Aim of the task =
Copy each line that contains the string "pillow", taking them from the material.

Records supplied =
_ _ _ _
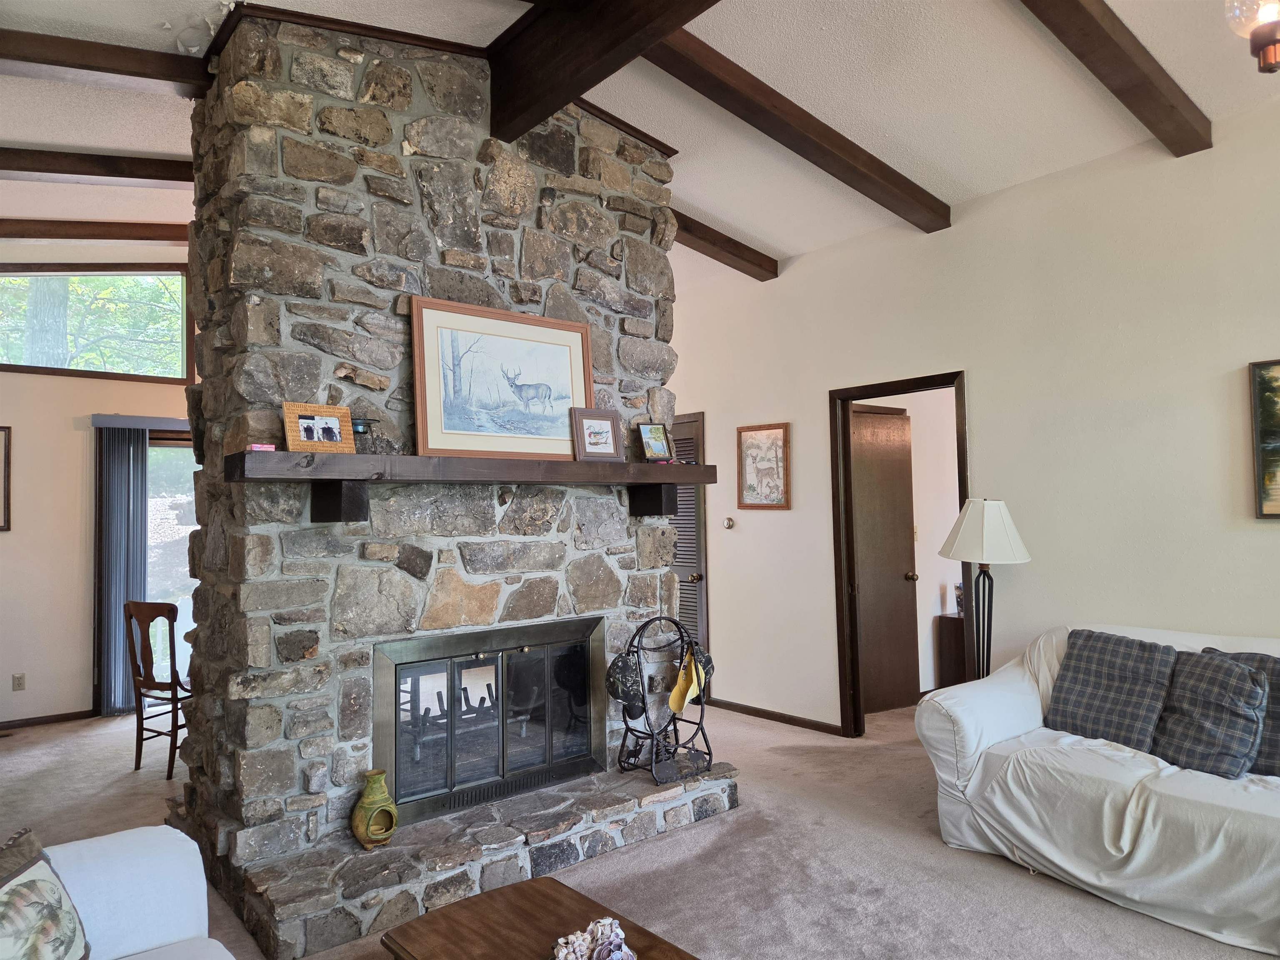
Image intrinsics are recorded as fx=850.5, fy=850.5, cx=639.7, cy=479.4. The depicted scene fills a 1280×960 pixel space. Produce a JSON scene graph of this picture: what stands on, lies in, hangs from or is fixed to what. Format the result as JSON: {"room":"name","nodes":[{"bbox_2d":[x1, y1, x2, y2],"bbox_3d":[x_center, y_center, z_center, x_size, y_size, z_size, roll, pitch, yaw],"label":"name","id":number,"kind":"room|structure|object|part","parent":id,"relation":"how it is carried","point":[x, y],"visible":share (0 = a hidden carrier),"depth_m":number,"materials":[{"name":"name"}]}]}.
{"room":"living room","nodes":[
{"label":"living room","id":0,"kind":"room"},
{"bbox_2d":[0,234,198,730],"bbox_3d":[-4.046,-0.066,6.067,4.963,3.525,0.158,1,-3,-40],"label":"left wall","id":1,"kind":"structure","parent":0,"point":[11,533],"depth_m":5.92,"materials":[{"name":"beige paint"}]},
{"bbox_2d":[0,425,12,531],"bbox_3d":[-4.452,-0.015,5.571,0.527,0.703,0.030,1,-3,-40],"label":"framed picture","id":2,"kind":"object","parent":1,"relation":"attached to","point":[3,431],"visible":0.99,"depth_m":5.71,"materials":[{"name":"brown wood"}]},
{"bbox_2d":[11,672,25,691],"bbox_3d":[-4.189,1.367,5.733,0.070,0.114,0.009,1,-3,-40],"label":"wall socket","id":3,"kind":"object","parent":1,"relation":"attached to","point":[19,684],"visible":0.99,"depth_m":5.73,"materials":[{"name":"beige plastic"}]},
{"bbox_2d":[0,709,97,730],"bbox_3d":[-4.684,1.635,5.320,2.203,0.069,0.015,1,-3,-40],"label":"baseboard","id":4,"kind":"structure","parent":1,"relation":"attached to","point":[72,713],"depth_m":5.84,"materials":[{"name":"brown wood"}]},
{"bbox_2d":[0,263,193,380],"bbox_3d":[-4.154,-1.170,6.163,1.492,0.857,0.118,1,-3,-40],"label":"upper window","id":5,"kind":"structure","parent":1,"relation":"in","point":[14,351],"depth_m":6.30,"materials":[{"name":"glass"}]},
{"bbox_2d":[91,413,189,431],"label":"blind valance","id":6,"kind":"object","parent":1,"relation":"attached to","point":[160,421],"visible":0.49,"depth_m":6.14,"materials":[{"name":"grey"}]},
{"bbox_2d":[92,422,148,716],"bbox_3d":[-3.708,0.638,6.077,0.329,2.003,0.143,1,-3,-40],"label":"vertical blind","id":7,"kind":"object","parent":6,"relation":"hanging from","point":[141,558],"visible":0.88,"depth_m":6.06,"materials":[{"name":"grey fabric"}]},
{"bbox_2d":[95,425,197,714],"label":"sliding glass door","id":8,"kind":"structure","parent":1,"relation":"in","point":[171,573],"depth_m":6.32,"materials":[{"name":"glass"}]},
{"bbox_2d":[0,0,1279,288],"bbox_3d":[-0.584,-1.780,2.979,7.891,0.137,9.855,1,-3,-40],"label":"ceiling","id":9,"kind":"structure","parent":0,"point":[936,178],"depth_m":3.67,"materials":[{"name":"white paint"}]},
{"bbox_2d":[0,218,190,241],"bbox_3d":[-3.772,-1.631,5.473,3.388,0.177,0.165,0,-2,-18],"label":"ceiling beam","id":10,"kind":"structure","parent":9,"relation":"attached to","point":[128,224],"depth_m":5.50,"materials":[{"name":"brown wood"}]},
{"bbox_2d":[0,145,192,185],"bbox_3d":[-3.122,-1.621,4.302,3.722,0.183,0.165,0,-2,-20],"label":"ceiling beam","id":11,"kind":"structure","parent":9,"relation":"attached to","point":[35,170],"depth_m":4.37,"materials":[{"name":"brown wood"}]},
{"bbox_2d":[0,28,212,96],"bbox_3d":[-2.577,-1.594,3.056,2.472,0.154,0.180,0,-2,-22],"label":"ceiling beam","id":12,"kind":"structure","parent":9,"relation":"attached to","point":[11,57],"depth_m":3.22,"materials":[{"name":"brown wood"}]},
{"bbox_2d":[487,0,719,142],"bbox_3d":[0.638,-1.680,2.108,0.163,0.324,4.036,1,-3,-40],"label":"ceiling beam","id":13,"kind":"structure","parent":9,"relation":"attached to","point":[557,101],"depth_m":3.10,"materials":[{"name":"brown wood"}]},
{"bbox_2d":[672,210,780,281],"bbox_3d":[-0.036,-1.527,4.939,2.395,0.215,0.175,1,-3,-40],"label":"ceiling beam","id":14,"kind":"structure","parent":9,"relation":"attached to","point":[730,240],"depth_m":5.34,"materials":[{"name":"brown wood"}]},
{"bbox_2d":[641,22,952,235],"bbox_3d":[0.490,-1.567,3.604,2.823,0.229,0.168,1,-3,-40],"label":"ceiling beam","id":15,"kind":"structure","parent":9,"relation":"attached to","point":[833,173],"depth_m":3.66,"materials":[{"name":"brown wood"}]},
{"bbox_2d":[1018,0,1212,156],"bbox_3d":[1.102,-1.613,2.590,3.462,0.202,0.152,1,-3,-40],"label":"ceiling beam","id":16,"kind":"structure","parent":9,"relation":"attached to","point":[1130,106],"depth_m":3.16,"materials":[{"name":"brown wood"}]},
{"bbox_2d":[1222,0,1279,74],"bbox_3d":[1.744,-1.401,2.290,0.316,0.630,0.312,-1,-2,-5],"label":"ceiling light","id":17,"kind":"object","parent":9,"relation":"hanging from","point":[1268,57],"visible":0.99,"depth_m":2.29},
{"bbox_2d":[0,696,1279,959],"bbox_3d":[-0.299,1.558,2.898,8.022,0.104,9.044,1,-3,-40],"label":"carpet floor","id":18,"kind":"structure","parent":0,"point":[785,759],"depth_m":3.37,"materials":[{"name":"carpet"}]},
{"bbox_2d":[11,825,240,959],"bbox_3d":[-0.935,1.031,1.099,1.005,0.842,2.325,1,-3,-40],"label":"white sofa","id":19,"kind":"object","parent":18,"relation":"on","point":[115,851],"visible":0.86,"depth_m":1.92,"materials":[{"name":"white fabric"}]},
{"bbox_2d":[0,827,91,959],"bbox_3d":[-1.212,0.889,1.588,0.202,0.360,0.475,-1,-2,-4],"label":"throw pillow","id":20,"kind":"object","parent":19,"relation":"on","point":[33,880],"visible":1,"depth_m":1.65,"materials":[{"name":"fabric"}]},
{"bbox_2d":[123,599,189,781],"bbox_3d":[-2.599,1.147,4.841,0.439,0.948,0.470,-2,-2,25],"label":"wooden chair","id":21,"kind":"object","parent":18,"relation":"on","point":[171,773],"visible":0.72,"depth_m":4.69,"materials":[{"name":"brown wood"}]},
{"bbox_2d":[157,13,740,959],"bbox_3d":[-0.779,-0.078,3.852,2.246,3.309,1.250,1,-3,-40],"label":"stone fireplace","id":22,"kind":"object","parent":18,"relation":"on","point":[337,297],"visible":0.77,"depth_m":3.28,"materials":[{"name":"grey stone"}]},
{"bbox_2d":[349,769,399,848],"bbox_3d":[-0.951,1.186,3.061,0.156,0.252,0.163,-2,-2,19],"label":"chiminea","id":23,"kind":"object","parent":22,"relation":"on","point":[380,797],"visible":0.99,"depth_m":3.01,"materials":[{"name":"green ceramic"}]},
{"bbox_2d":[225,449,717,519],"bbox_3d":[-0.512,0.041,3.460,2.143,0.206,0.313,1,-3,-40],"label":"mantel shelf","id":24,"kind":"object","parent":22,"relation":"attached to","point":[690,469],"visible":0.97,"depth_m":3.11,"materials":[{"name":"brown wood"}]},
{"bbox_2d":[248,442,276,451],"bbox_3d":[-1.215,-0.099,2.734,0.075,0.025,0.060,1,-3,-40],"label":"pink box","id":25,"kind":"object","parent":24,"relation":"on","point":[255,447],"visible":0.79,"depth_m":2.71,"materials":[{"name":"pink"}]},
{"bbox_2d":[283,402,355,452],"bbox_3d":[-1.109,-0.172,2.934,0.232,0.162,0.079,1,-3,-40],"label":"photo frame","id":26,"kind":"object","parent":24,"relation":"on","point":[332,423],"visible":1,"depth_m":2.92,"materials":[{"name":"brown wood"}]},
{"bbox_2d":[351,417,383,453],"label":"candle holder","id":27,"kind":"object","parent":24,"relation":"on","point":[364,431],"visible":0.76,"depth_m":3.03,"materials":[{"name":"glass"}]},
{"bbox_2d":[409,295,591,458],"bbox_3d":[-0.544,-0.396,3.510,0.814,0.613,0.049,1,-3,-40],"label":"framed picture","id":28,"kind":"object","parent":24,"relation":"on","point":[560,361],"visible":0.99,"depth_m":3.47},
{"bbox_2d":[572,407,624,460],"bbox_3d":[-0.192,-0.195,3.749,0.237,0.228,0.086,0,-2,-30],"label":"framed photo","id":29,"kind":"object","parent":24,"relation":"on","point":[608,418],"visible":1,"depth_m":3.74},
{"bbox_2d":[636,422,673,461],"bbox_3d":[0.066,-0.173,4.032,0.176,0.193,0.088,1,-3,-40],"label":"photo frame","id":30,"kind":"object","parent":24,"relation":"on","point":[648,439],"visible":1,"depth_m":4.02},
{"bbox_2d":[371,615,604,825],"bbox_3d":[-0.736,0.985,3.711,1.116,0.704,0.515,1,-3,-40],"label":"fireplace insert","id":31,"kind":"object","parent":22,"relation":"in","point":[496,692],"visible":0.97,"depth_m":3.53,"materials":[{"name":"black glass"}]},
{"bbox_2d":[614,615,714,783],"bbox_3d":[0.102,0.976,3.843,0.467,0.679,0.308,1,-3,-40],"label":"rack","id":32,"kind":"object","parent":22,"relation":"on","point":[653,735],"visible":0.9,"depth_m":3.80,"materials":[{"name":"black metal"}]},
{"bbox_2d":[605,651,647,715],"bbox_3d":[-0.055,0.896,3.774,0.201,0.243,0.180,1,-3,-40],"label":"cap","id":33,"kind":"object","parent":32,"relation":"hanging from","point":[626,697],"visible":0.94,"depth_m":3.72,"materials":[{"name":"black fabric"}]},
{"bbox_2d":[667,652,709,714],"bbox_3d":[0.221,0.917,3.839,0.131,0.249,0.134,1,-3,-40],"label":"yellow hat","id":34,"kind":"object","parent":32,"relation":"hanging from","point":[674,706],"visible":0.97,"depth_m":3.82,"materials":[{"name":"yellow fabric"}]},
{"bbox_2d":[378,875,700,959],"bbox_3d":[-0.097,1.289,1.848,0.610,0.353,1.143,1,-3,-40],"label":"coffee table","id":35,"kind":"object","parent":18,"relation":"on","point":[425,921],"visible":0.97,"depth_m":2.14,"materials":[{"name":"brown wood"}]},
{"bbox_2d":[549,917,636,959],"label":"seashell decoration","id":36,"kind":"object","parent":35,"relation":"on","point":[618,956],"visible":1,"depth_m":1.95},
{"bbox_2d":[936,614,966,689],"bbox_3d":[2.516,1.299,6.212,0.550,0.591,0.413,1,-3,-40],"label":"wooden cabinet","id":37,"kind":"object","parent":18,"relation":"on","point":[955,625],"visible":0.27,"depth_m":6.14,"materials":[{"name":"brown wood"}]},
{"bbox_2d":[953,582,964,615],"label":"picture frame","id":38,"kind":"object","parent":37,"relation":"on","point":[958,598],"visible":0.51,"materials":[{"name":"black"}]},
{"bbox_2d":[938,499,1032,679],"bbox_3d":[1.717,0.801,4.228,0.423,1.421,0.426,1,-3,-40],"label":"floor lamp","id":39,"kind":"object","parent":18,"relation":"on","point":[1008,558],"visible":0.85,"depth_m":4.17,"materials":[{"name":"metal"}]},
{"bbox_3d":[1.702,0.255,4.240,0.465,0.309,0.458,1,-3,-40],"label":"lamp shade","id":40,"kind":"part","parent":39,"relation":"part of","materials":[{"name":"white fabric"}]},
{"bbox_2d":[912,620,1279,956],"bbox_3d":[2.246,1.041,2.975,1.034,0.878,2.304,1,-3,-40],"label":"white sofa","id":41,"kind":"object","parent":18,"relation":"on","point":[968,719],"visible":0.9,"depth_m":3.03,"materials":[{"name":"white fabric"}]},
{"bbox_2d":[1045,630,1180,751],"bbox_3d":[1.926,0.862,3.482,0.277,0.420,0.474,1,-3,-40],"label":"plaid pillow","id":42,"kind":"object","parent":41,"relation":"on","point":[1141,646],"visible":0.95,"depth_m":3.42,"materials":[{"name":"grey fabric"}]},
{"bbox_2d":[1151,650,1268,777],"bbox_3d":[2.079,0.857,3.147,0.314,0.412,0.458,0,-2,-22],"label":"plaid pillow","id":43,"kind":"object","parent":41,"relation":"on","point":[1220,711],"visible":0.96,"depth_m":3.07,"materials":[{"name":"grey fabric"}]},
{"bbox_2d":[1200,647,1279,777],"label":"plaid pillow","id":44,"kind":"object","parent":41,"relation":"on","point":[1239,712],"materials":[{"name":"blue fabric"}]},
{"bbox_2d":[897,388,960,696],"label":"hallway wall","id":45,"kind":"structure","parent":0,"point":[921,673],"depth_m":6.30,"materials":[{"name":"paint"}]},
{"bbox_2d":[663,95,1279,735],"bbox_3d":[2.056,-0.042,4.308,0.142,3.168,8.381,1,-3,-40],"label":"right wall","id":46,"kind":"structure","parent":0,"point":[722,418],"depth_m":4.23,"materials":[{"name":"paint"}]},
{"bbox_2d":[668,412,707,686],"bbox_3d":[0.217,0.606,6.466,0.087,2.069,0.827,1,-3,-40],"label":"louvered door","id":47,"kind":"structure","parent":46,"relation":"in","point":[685,528],"depth_m":6.27,"materials":[{"name":"wood"}]},
{"bbox_2d":[722,516,734,529],"bbox_3d":[0.623,0.310,6.001,0.028,0.086,0.087,1,-3,-40],"label":"thermostat","id":48,"kind":"object","parent":46,"relation":"attached to","point":[730,523],"visible":0.98,"depth_m":5.99,"materials":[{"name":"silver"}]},
{"bbox_2d":[736,421,789,509],"bbox_3d":[0.812,-0.083,5.665,0.027,0.563,0.429,1,-3,-40],"label":"framed picture","id":49,"kind":"object","parent":46,"relation":"attached to","point":[769,434],"visible":1,"depth_m":5.65},
{"bbox_2d":[710,697,842,735],"bbox_3d":[0.890,1.559,5.604,0.014,0.072,1.559,1,-3,-40],"label":"baseboard","id":50,"kind":"structure","parent":46,"relation":"attached to","point":[764,716],"depth_m":5.59,"materials":[{"name":"brown wood"}]},
{"bbox_2d":[830,371,970,737],"bbox_3d":[1.546,0.515,4.932,0.164,2.091,0.972,1,-3,-40],"label":"door frame","id":51,"kind":"structure","parent":46,"relation":"in","point":[915,386],"depth_m":5.19,"materials":[{"name":"brown wood"}]},
{"bbox_2d":[850,404,920,713],"bbox_3d":[1.631,0.566,5.813,0.719,2.021,0.146,0,-2,-28],"label":"wooden door","id":52,"kind":"structure","parent":51,"relation":"attached to","point":[894,421],"depth_m":5.85,"materials":[{"name":"brown wood"}]},
{"bbox_2d":[1248,359,1279,518],"bbox_3d":[2.849,-0.180,3.215,0.032,0.664,0.923,1,-3,-40],"label":"landscape painting","id":53,"kind":"object","parent":46,"relation":"attached to","point":[1276,455],"visible":1,"depth_m":3.52},
{"label":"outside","id":54,"kind":"structure","parent":0,"visible":0},
{"label":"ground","id":55,"kind":"structure","parent":54,"visible":0},
{"bbox_2d":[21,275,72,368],"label":"tree","id":56,"kind":"object","parent":55,"relation":"on","point":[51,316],"visible":0.29,"depth_m":9.72,"materials":[{"name":"plant"}]}
]}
_ _ _ _
Response below =
{"bbox_2d":[0,827,91,959],"bbox_3d":[-1.212,0.889,1.588,0.202,0.360,0.475,-1,-2,-4],"label":"throw pillow","id":20,"kind":"object","parent":19,"relation":"on","point":[33,880],"visible":1,"depth_m":1.65,"materials":[{"name":"fabric"}]},
{"bbox_2d":[1045,630,1180,751],"bbox_3d":[1.926,0.862,3.482,0.277,0.420,0.474,1,-3,-40],"label":"plaid pillow","id":42,"kind":"object","parent":41,"relation":"on","point":[1141,646],"visible":0.95,"depth_m":3.42,"materials":[{"name":"grey fabric"}]},
{"bbox_2d":[1151,650,1268,777],"bbox_3d":[2.079,0.857,3.147,0.314,0.412,0.458,0,-2,-22],"label":"plaid pillow","id":43,"kind":"object","parent":41,"relation":"on","point":[1220,711],"visible":0.96,"depth_m":3.07,"materials":[{"name":"grey fabric"}]},
{"bbox_2d":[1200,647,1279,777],"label":"plaid pillow","id":44,"kind":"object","parent":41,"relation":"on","point":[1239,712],"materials":[{"name":"blue fabric"}]},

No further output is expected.